* **Exercise objective**
Copy all the records exactly, but keep the pictures out of your version.

(Pictures paired with source code)
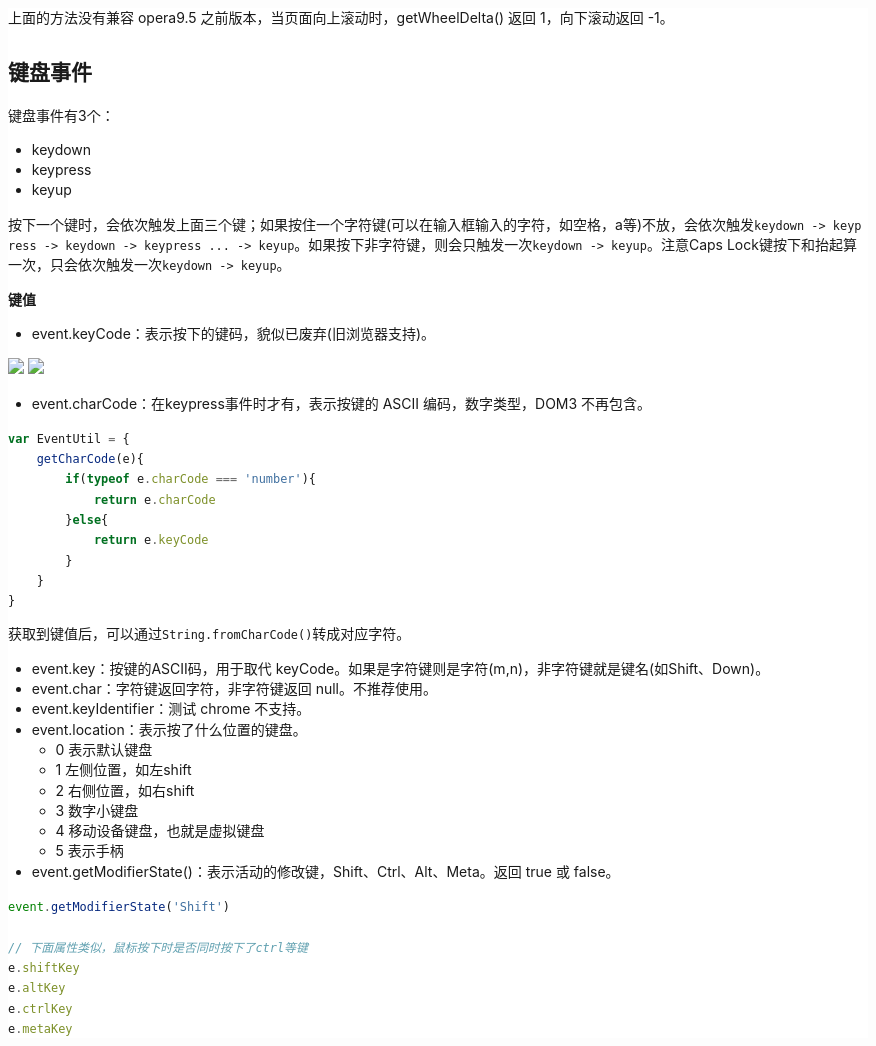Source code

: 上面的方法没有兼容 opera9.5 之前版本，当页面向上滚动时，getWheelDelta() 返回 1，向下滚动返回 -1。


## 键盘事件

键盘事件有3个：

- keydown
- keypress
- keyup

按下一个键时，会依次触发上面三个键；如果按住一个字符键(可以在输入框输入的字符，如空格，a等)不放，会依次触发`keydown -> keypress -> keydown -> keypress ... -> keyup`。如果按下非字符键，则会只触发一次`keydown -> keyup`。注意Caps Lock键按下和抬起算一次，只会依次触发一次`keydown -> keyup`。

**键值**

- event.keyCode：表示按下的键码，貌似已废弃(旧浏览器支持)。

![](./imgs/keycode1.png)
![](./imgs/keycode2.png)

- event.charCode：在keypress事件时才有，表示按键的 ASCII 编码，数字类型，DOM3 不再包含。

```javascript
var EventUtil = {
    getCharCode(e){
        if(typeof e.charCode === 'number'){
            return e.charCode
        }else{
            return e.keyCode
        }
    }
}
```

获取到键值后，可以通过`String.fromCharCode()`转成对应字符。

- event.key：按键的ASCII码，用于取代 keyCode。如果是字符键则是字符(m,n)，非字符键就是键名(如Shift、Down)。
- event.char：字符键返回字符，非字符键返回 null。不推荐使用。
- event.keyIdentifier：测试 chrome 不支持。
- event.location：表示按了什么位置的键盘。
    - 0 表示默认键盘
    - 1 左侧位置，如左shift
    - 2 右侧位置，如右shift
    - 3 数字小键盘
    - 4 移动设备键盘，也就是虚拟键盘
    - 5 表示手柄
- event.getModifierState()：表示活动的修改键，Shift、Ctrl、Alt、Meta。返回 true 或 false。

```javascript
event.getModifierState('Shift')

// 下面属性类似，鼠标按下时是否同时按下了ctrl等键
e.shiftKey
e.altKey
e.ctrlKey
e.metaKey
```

* **Reply to the exercise**
Source code

: 上面的方法没有兼容 opera9.5 之前版本，当页面向上滚动时，getWheelDelta() 返回 1，向下滚动返回 -1。


## 键盘事件

键盘事件有3个：

- keydown
- keypress
- keyup

按下一个键时，会依次触发上面三个键；如果按住一个字符键(可以在输入框输入的字符，如空格，a等)不放，会依次触发`keydown -> keypress -> keydown -> keypress ... -> keyup`。如果按下非字符键，则会只触发一次`keydown -> keyup`。注意Caps Lock键按下和抬起算一次，只会依次触发一次`keydown -> keyup`。

**键值**

- event.keyCode：表示按下的键码，貌似已废弃(旧浏览器支持)。

![](./imgs/keycode1.png)
![](./imgs/keycode2.png)

- event.charCode：在keypress事件时才有，表示按键的 ASCII 编码，数字类型，DOM3 不再包含。

```javascript
var EventUtil = {
    getCharCode(e){
        if(typeof e.charCode === 'number'){
            return e.charCode
        }else{
            return e.keyCode
        }
    }
}
```

获取到键值后，可以通过`String.fromCharCode()`转成对应字符。

- event.key：按键的ASCII码，用于取代 keyCode。如果是字符键则是字符(m,n)，非字符键就是键名(如Shift、Down)。
- event.char：字符键返回字符，非字符键返回 null。不推荐使用。
- event.keyIdentifier：测试 chrome 不支持。
- event.location：表示按了什么位置的键盘。
    - 0 表示默认键盘
    - 1 左侧位置，如左shift
    - 2 右侧位置，如右shift
    - 3 数字小键盘
    - 4 移动设备键盘，也就是虚拟键盘
    - 5 表示手柄
- event.getModifierState()：表示活动的修改键，Shift、Ctrl、Alt、Meta。返回 true 或 false。

```javascript
event.getModifierState('Shift')

// 下面属性类似，鼠标按下时是否同时按下了ctrl等键
e.shiftKey
e.altKey
e.ctrlKey
e.metaKey
```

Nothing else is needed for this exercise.